The Casper-based Wyoming Health Fairs has denied a former employee's allegations of discrimination, saying he was asked to resign for being drunk and threatening people, according to its response in federal court documents.

Kaiser Cunningham II filed the lawsuit in federal court last month.

Cunningham's attorney Bruce Moats said the lawsuit is about an African American employee of Wyoming Health Fairs who was terminated the day after he complained to a co-worker about racial harassment.

Cunningham is seeking damages for lost wages, and non-monetary damages such as emotional distress he suffered as a result of the defendants.

Wyoming Health Fairs serves about 65,000 people a year with blood screenings and wellness programs, according to its website.

Cunningham, a phlebotomist, began working at the WHF’s office in Cheyenne in August 2011, and became a director of health fairs in February 2012, which required traveling.
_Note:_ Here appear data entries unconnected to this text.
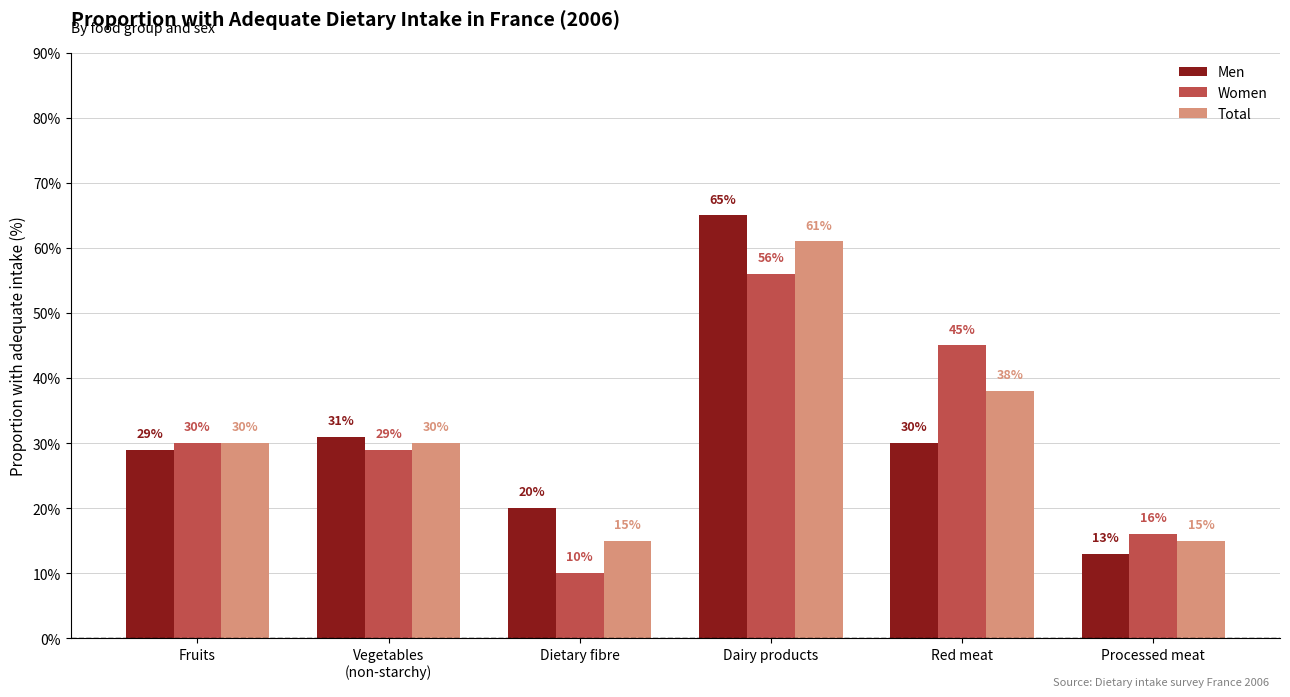

Reading left to right, transcribe all the data shown in this chart.

Men: 29	31	20	65	30	13
Women: 30	29	10	56	45	16
Total: 30	30	15	61	38	15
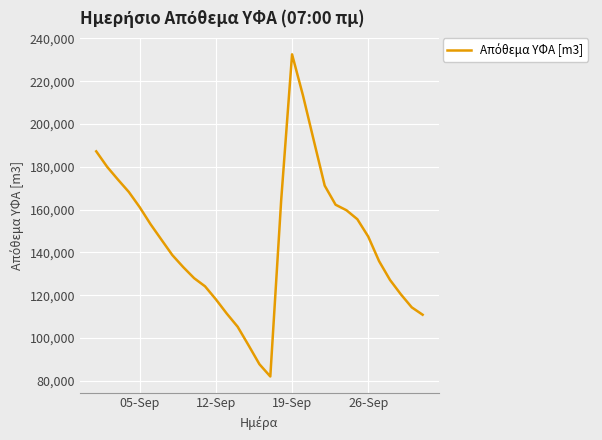

What is the smallest value displayed?

82033.1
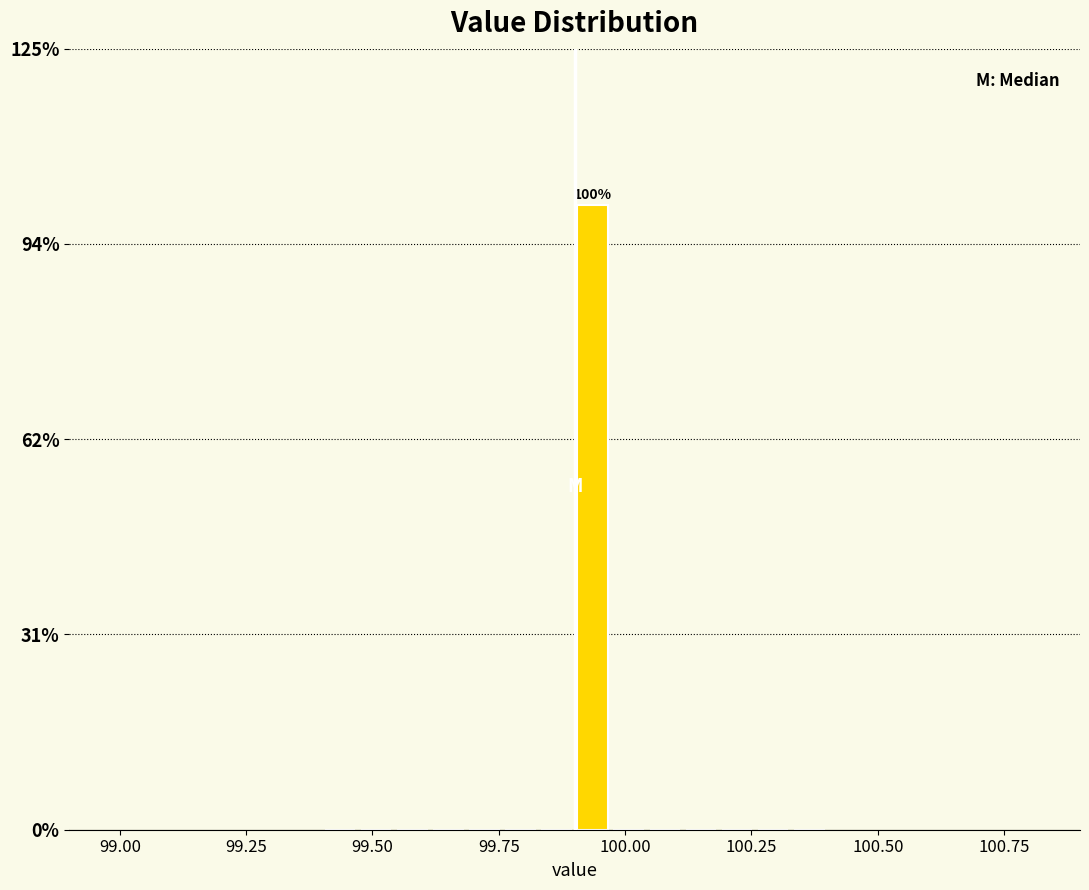

Read against the x-axis, roughly where is the centre of the tallest bar?

99.95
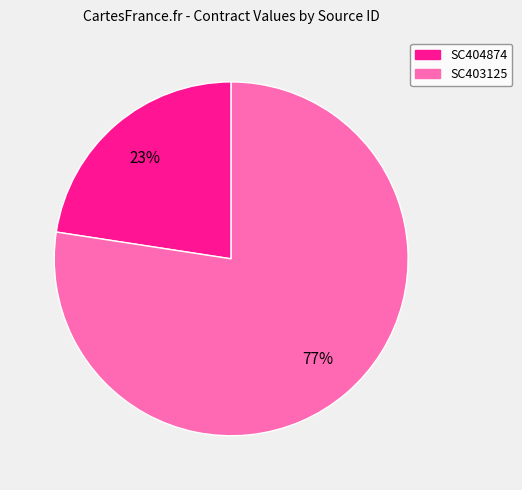

Rank the categories by value from highest to lowest.

SC403125, SC404874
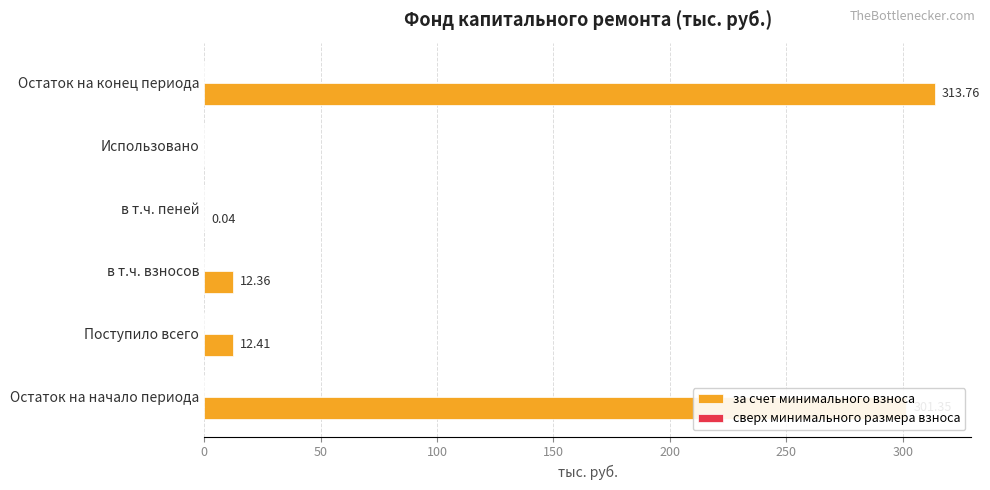

How many categories are shown in the chart?

6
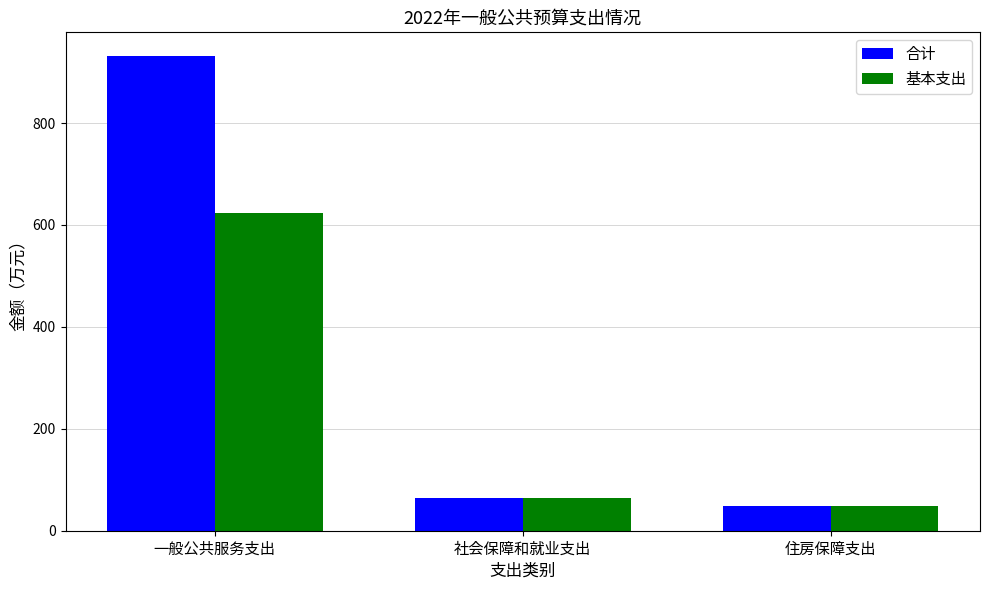

Count the number of data series in this chart.

2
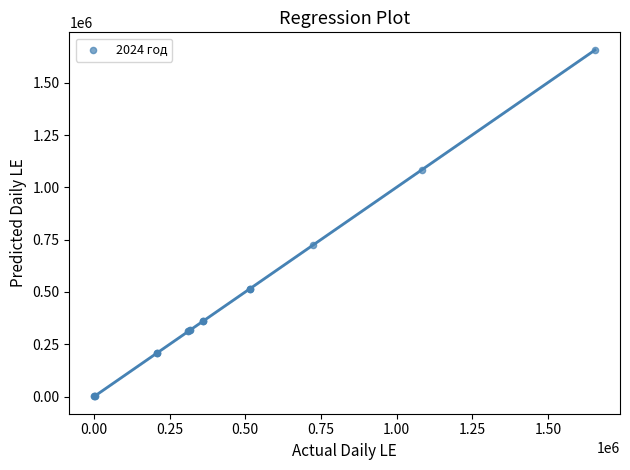

What Y value in the scatter plot is closest to 830253?

724000.0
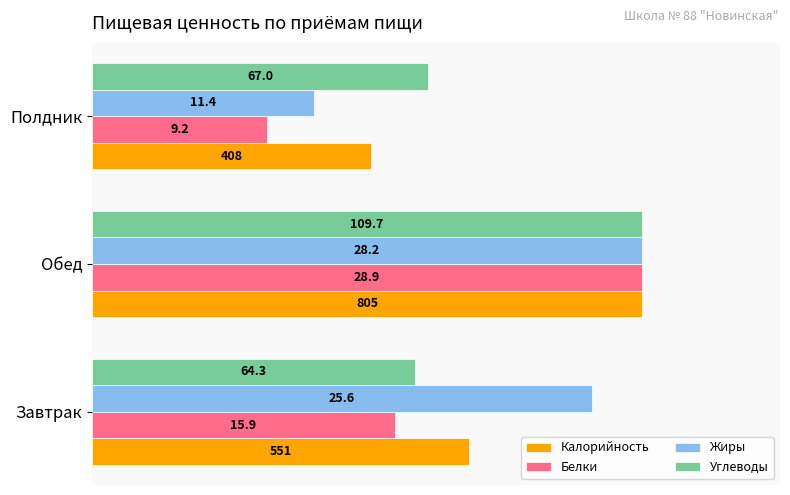

What are all the series names shown in the legend?

Калорийность, Белки, Жиры, Углеводы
During those travels, as well as while in the office, Cunningham was the object of racially charged words and remarks, according to his lawsuit. The alleged racism reached the breaking point in September 2012 at a dinner at the Grand Teton Lodge, when his supervisor insulted him. Cunningham went outside and asked a co-worker how long he would have to endure such treatment before reporting it to senior management.

He was fired the next day, according to his lawsuit.

Wyoming Health Fairs, on the other hand, said he resigned.

In its answer to the lawsuit, the Wyoming Health Fairs through its attorney Henry Bailey denied it had harassed or discriminated racially against Cunningham, denied other allegations, and denied he was forced to sign a resignation letter after his reported drunken and threatening behavior at the Grand Teton Lodge.

Wyoming Health Fairs also denied it fostered a hostile work environment, according to Bailey.

"Even if true, which Defendants deny, Plaintiff's allegations do not rise to the level of a hostile work environment permeated with discriminatory intimidation, ridicule, and insult, sufficiently severe or pervasive to alter the conditions of Plaintiff's employment.

"The allegations of 'mere offensive utterances' are insufficient to support a claim for relief under federal law," Bailey wrote.